I thought I told you about [multiple items].
[My engineering professor] was fond of saying "Engineers can do anything."
Differences from Photographic Grade, I don't know.
I don't have the specs. But I suspect it is similar.
It's your unsupported arguments I deplore.
ISO 10349
Via Google I checked for "photographic grade" . All sorts
of information. ISO 10349 covers the grade from
standards to methods. How about Lithium
Sulfate Photographic Grade. Dan
but your only response to my statement that 20 Mule Team Borax is in fact technical grade
For all you know, the stuff with the Kodak label was
purchased as technical grade borax from what is
now Dial corporation.
Kirk uses EK-labelled Borax from a jug how old? Gainer uses fresh 20 Mule Team. For years I used Mallincrodt Borax from a cardboard canister with a metal screw top for my DK-25R replenisher. That container had been on the photo shop shelf for a long time before I bought it for 29 cents in 1965. I have used 20 Mule Team for my DK-25R for many years. Kirk sez his has gotta be good because the Great Yellow Father say so. Pat, he say 20 Mule Team be pure enough to use for making eye-drops.
Why don't youze guys put this discussion in the can and go out and make some photographs?

## Supplied entries

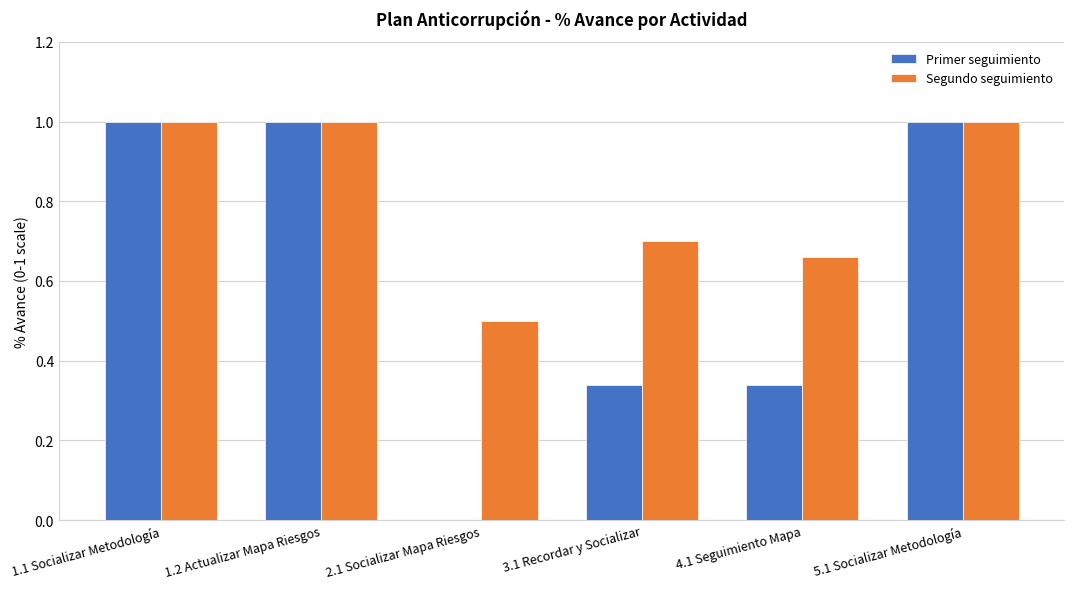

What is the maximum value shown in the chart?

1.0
==
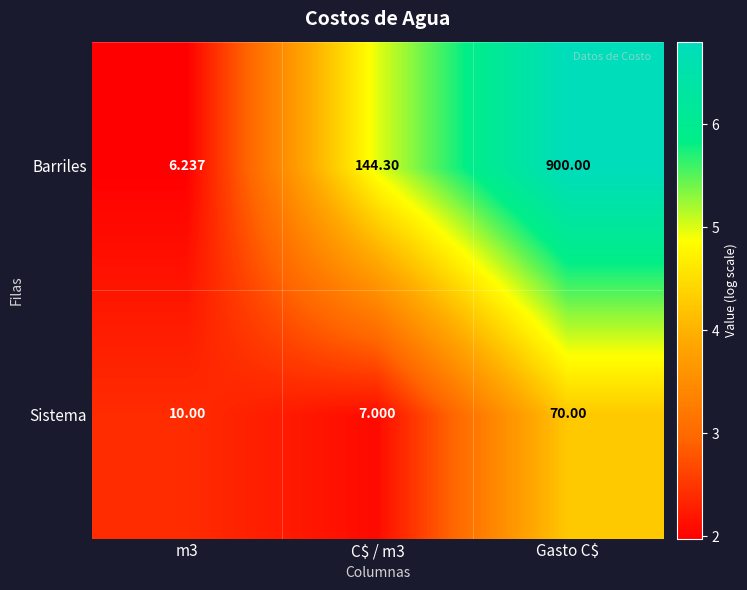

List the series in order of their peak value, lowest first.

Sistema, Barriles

## Try it
From the borax discussion, extract the stretch from "Kirk uses EK-labelled" through "make some photographs?" word for word.

## Solution for this task
Kirk uses EK-labelled Borax from a jug how old? Gainer uses fresh 20 Mule Team. For years I used Mallincrodt Borax from a cardboard canister with a metal screw top for my DK-25R replenisher. That container had been on the photo shop shelf for a long time before I bought it for 29 cents in 1965. I have used 20 Mule Team for my DK-25R for many years. Kirk sez his has gotta be good because the Great Yellow Father say so. Pat, he say 20 Mule Team be pure enough to use for making eye-drops.
Why don't youze guys put this discussion in the can and go out and make some photographs?